Your task:
Copy out, from the data, each line containing the string "Hodge".

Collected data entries
+===+

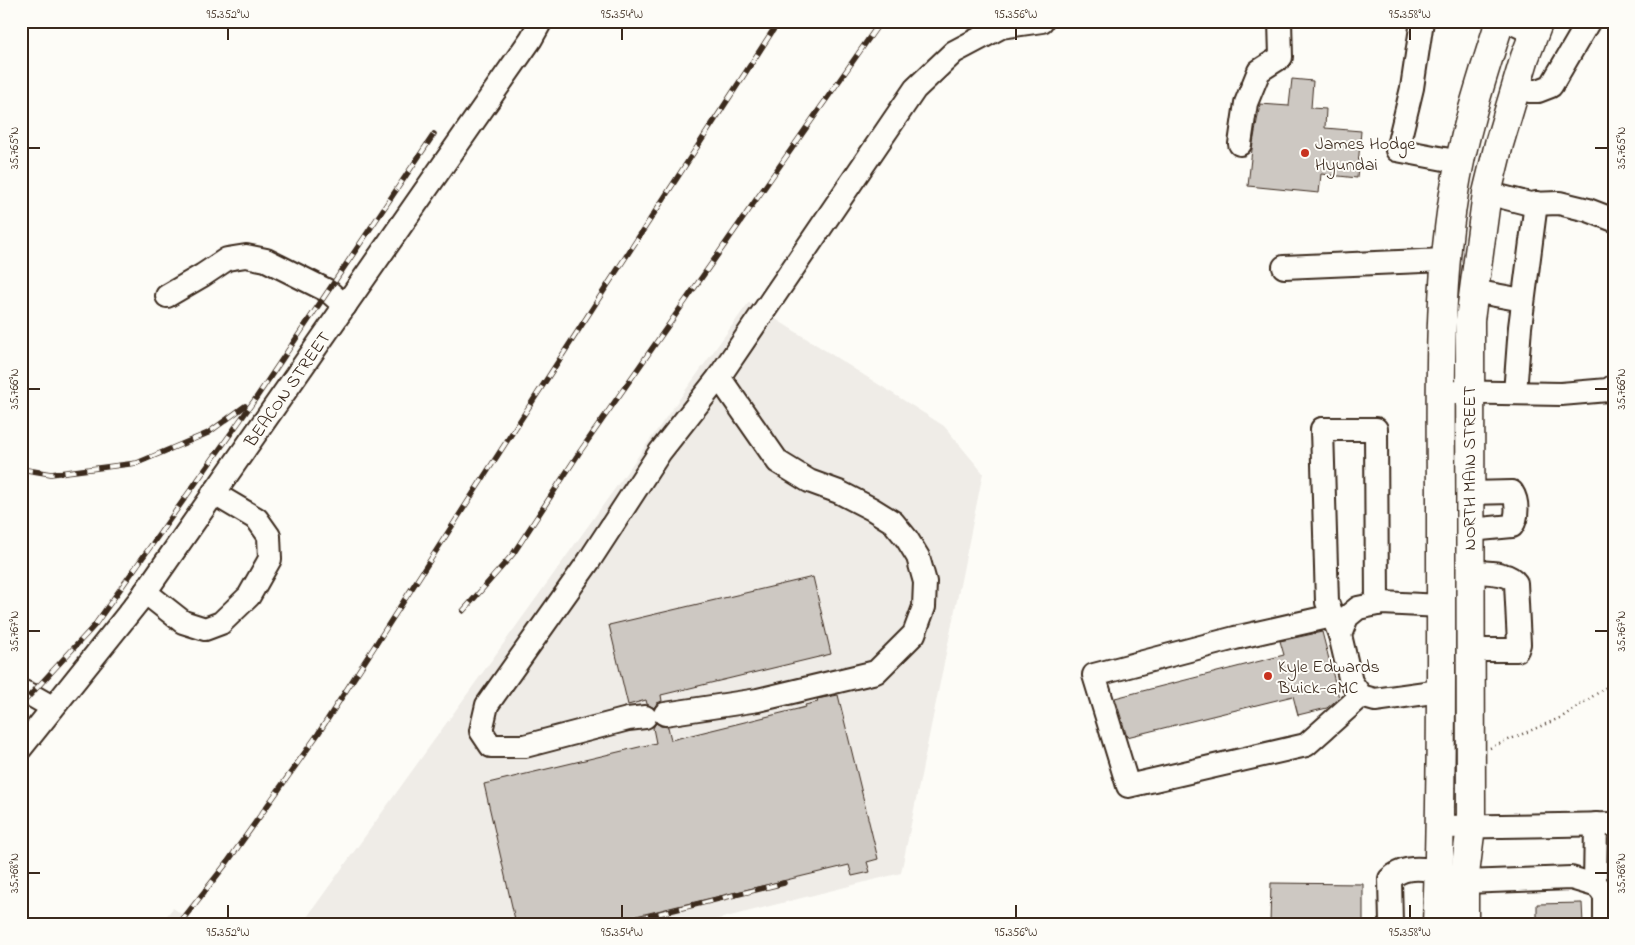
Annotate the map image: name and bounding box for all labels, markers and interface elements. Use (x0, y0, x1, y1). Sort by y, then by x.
text: 95.352°W (206, 6, 250, 24)
text: 95.354°W (601, 6, 643, 24)
text: 95.356°W (995, 6, 1037, 24)
text: 95.358°W (1389, 6, 1431, 24)
text: 35.765°N (6, 127, 24, 169)
text: 35.765°N (1613, 127, 1631, 169)
place label: James Hodge Hyundai (1315, 132, 1416, 179)
marker: James Hodge Hyundai (1299, 147, 1311, 159)
street label: BEACON STREET (238, 327, 338, 454)
text: 35.766°N (6, 368, 24, 410)
text: 35.766°N (1613, 368, 1631, 410)
street label: NORTH MAIN STREET (1458, 386, 1484, 550)
text: 35.767°N (6, 611, 24, 651)
text: 35.767°N (1613, 611, 1631, 651)
place label: Kyle Edwards Buick-GMC (1277, 655, 1380, 702)
marker: Kyle Edwards Buick-GMC (1262, 670, 1274, 682)
text: 35.768°N (6, 853, 24, 893)
text: 35.768°N (1613, 853, 1631, 893)
text: 95.352°W (206, 924, 250, 942)
text: 95.354°W (601, 924, 643, 942)
text: 95.356°W (995, 924, 1037, 942)
text: 95.358°W (1389, 924, 1431, 942)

+===+

Response area:
place label: James Hodge Hyundai (1315, 132, 1416, 179)
marker: James Hodge Hyundai (1299, 147, 1311, 159)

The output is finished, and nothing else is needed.